[Saved entries]
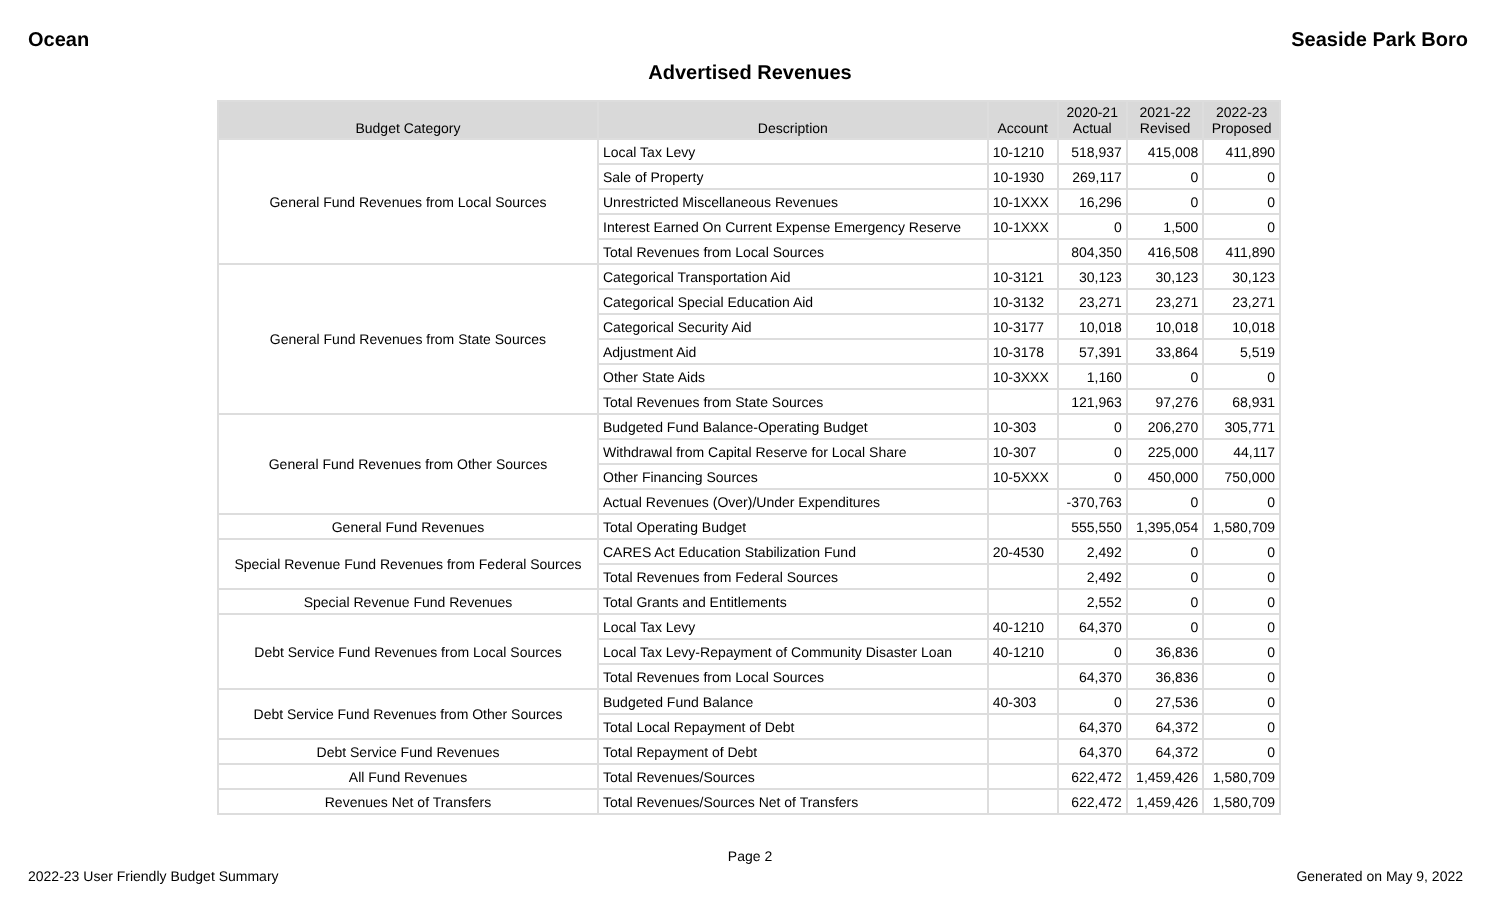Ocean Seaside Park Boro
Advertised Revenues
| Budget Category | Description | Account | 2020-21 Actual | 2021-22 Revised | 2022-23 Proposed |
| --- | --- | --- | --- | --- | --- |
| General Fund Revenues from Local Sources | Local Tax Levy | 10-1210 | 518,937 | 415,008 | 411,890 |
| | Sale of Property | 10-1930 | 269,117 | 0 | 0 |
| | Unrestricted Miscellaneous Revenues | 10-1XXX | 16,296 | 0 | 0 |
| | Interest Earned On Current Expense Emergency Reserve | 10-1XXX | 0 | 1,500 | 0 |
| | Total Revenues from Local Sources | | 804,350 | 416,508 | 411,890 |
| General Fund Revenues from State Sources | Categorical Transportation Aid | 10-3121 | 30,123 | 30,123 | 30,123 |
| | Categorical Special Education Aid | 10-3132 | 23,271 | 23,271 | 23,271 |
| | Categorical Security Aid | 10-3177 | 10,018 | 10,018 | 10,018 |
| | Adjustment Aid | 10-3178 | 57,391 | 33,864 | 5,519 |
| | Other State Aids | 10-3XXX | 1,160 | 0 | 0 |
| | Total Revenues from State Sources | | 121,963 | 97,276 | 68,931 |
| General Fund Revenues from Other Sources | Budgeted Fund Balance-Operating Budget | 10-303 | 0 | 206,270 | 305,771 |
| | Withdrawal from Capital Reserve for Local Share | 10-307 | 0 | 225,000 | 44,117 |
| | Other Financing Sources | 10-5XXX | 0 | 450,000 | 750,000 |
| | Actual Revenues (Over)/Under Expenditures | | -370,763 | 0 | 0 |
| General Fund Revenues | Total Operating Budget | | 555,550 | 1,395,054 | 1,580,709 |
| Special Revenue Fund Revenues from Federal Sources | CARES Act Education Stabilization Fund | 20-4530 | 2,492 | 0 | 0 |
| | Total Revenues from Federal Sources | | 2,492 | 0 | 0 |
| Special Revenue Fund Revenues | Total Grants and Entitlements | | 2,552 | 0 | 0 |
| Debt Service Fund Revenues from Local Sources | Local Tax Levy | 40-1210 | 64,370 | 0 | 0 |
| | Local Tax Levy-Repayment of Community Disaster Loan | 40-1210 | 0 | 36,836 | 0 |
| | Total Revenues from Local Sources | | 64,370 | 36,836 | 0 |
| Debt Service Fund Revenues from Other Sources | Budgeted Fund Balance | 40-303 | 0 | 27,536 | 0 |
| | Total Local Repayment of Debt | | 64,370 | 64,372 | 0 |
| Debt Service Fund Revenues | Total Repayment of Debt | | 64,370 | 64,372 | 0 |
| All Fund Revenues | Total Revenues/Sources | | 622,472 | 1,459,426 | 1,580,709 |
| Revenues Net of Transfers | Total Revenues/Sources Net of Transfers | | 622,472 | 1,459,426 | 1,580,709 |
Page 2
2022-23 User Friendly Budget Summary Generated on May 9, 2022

[TASK DETAILS] Images stay out; the entries above are to be printed exactly.

[REPLY TO THE EXERCISE]
Ocean Seaside Park Boro
Advertised Revenues
| Budget Category | Description | Account | 2020-21 Actual | 2021-22 Revised | 2022-23 Proposed |
| --- | --- | --- | --- | --- | --- |
| General Fund Revenues from Local Sources | Local Tax Levy | 10-1210 | 518,937 | 415,008 | 411,890 |
| | Sale of Property | 10-1930 | 269,117 | 0 | 0 |
| | Unrestricted Miscellaneous Revenues | 10-1XXX | 16,296 | 0 | 0 |
| | Interest Earned On Current Expense Emergency Reserve | 10-1XXX | 0 | 1,500 | 0 |
| | Total Revenues from Local Sources | | 804,350 | 416,508 | 411,890 |
| General Fund Revenues from State Sources | Categorical Transportation Aid | 10-3121 | 30,123 | 30,123 | 30,123 |
| | Categorical Special Education Aid | 10-3132 | 23,271 | 23,271 | 23,271 |
| | Categorical Security Aid | 10-3177 | 10,018 | 10,018 | 10,018 |
| | Adjustment Aid | 10-3178 | 57,391 | 33,864 | 5,519 |
| | Other State Aids | 10-3XXX | 1,160 | 0 | 0 |
| | Total Revenues from State Sources | | 121,963 | 97,276 | 68,931 |
| General Fund Revenues from Other Sources | Budgeted Fund Balance-Operating Budget | 10-303 | 0 | 206,270 | 305,771 |
| | Withdrawal from Capital Reserve for Local Share | 10-307 | 0 | 225,000 | 44,117 |
| | Other Financing Sources | 10-5XXX | 0 | 450,000 | 750,000 |
| | Actual Revenues (Over)/Under Expenditures | | -370,763 | 0 | 0 |
| General Fund Revenues | Total Operating Budget | | 555,550 | 1,395,054 | 1,580,709 |
| Special Revenue Fund Revenues from Federal Sources | CARES Act Education Stabilization Fund | 20-4530 | 2,492 | 0 | 0 |
| | Total Revenues from Federal Sources | | 2,492 | 0 | 0 |
| Special Revenue Fund Revenues | Total Grants and Entitlements | | 2,552 | 0 | 0 |
| Debt Service Fund Revenues from Local Sources | Local Tax Levy | 40-1210 | 64,370 | 0 | 0 |
| | Local Tax Levy-Repayment of Community Disaster Loan | 40-1210 | 0 | 36,836 | 0 |
| | Total Revenues from Local Sources | | 64,370 | 36,836 | 0 |
| Debt Service Fund Revenues from Other Sources | Budgeted Fund Balance | 40-303 | 0 | 27,536 | 0 |
| | Total Local Repayment of Debt | | 64,370 | 64,372 | 0 |
| Debt Service Fund Revenues | Total Repayment of Debt | | 64,370 | 64,372 | 0 |
| All Fund Revenues | Total Revenues/Sources | | 622,472 | 1,459,426 | 1,580,709 |
| Revenues Net of Transfers | Total Revenues/Sources Net of Transfers | | 622,472 | 1,459,426 | 1,580,709 |
Page 2
2022-23 User Friendly Budget Summary Generated on May 9, 2022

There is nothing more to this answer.